- Opening Delimiter -

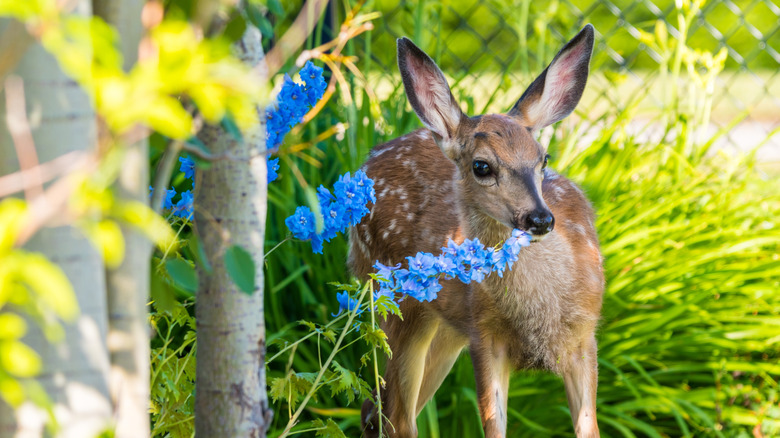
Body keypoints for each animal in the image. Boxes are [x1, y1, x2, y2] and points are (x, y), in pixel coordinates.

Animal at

- Closing Delimiter -
- Opening Delimiter -

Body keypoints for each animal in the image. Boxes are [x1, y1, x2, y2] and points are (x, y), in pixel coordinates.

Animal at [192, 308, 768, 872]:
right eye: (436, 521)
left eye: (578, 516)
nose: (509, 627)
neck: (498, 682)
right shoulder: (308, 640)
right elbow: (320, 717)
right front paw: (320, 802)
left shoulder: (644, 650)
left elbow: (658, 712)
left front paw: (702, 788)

- Closing Delimiter -

Exercise description: The job is to copy each line from the material above that holds the word "right".

Response:
right eye: (436, 521)
right shoulder: (308, 640)
right elbow: (320, 717)
right front paw: (320, 802)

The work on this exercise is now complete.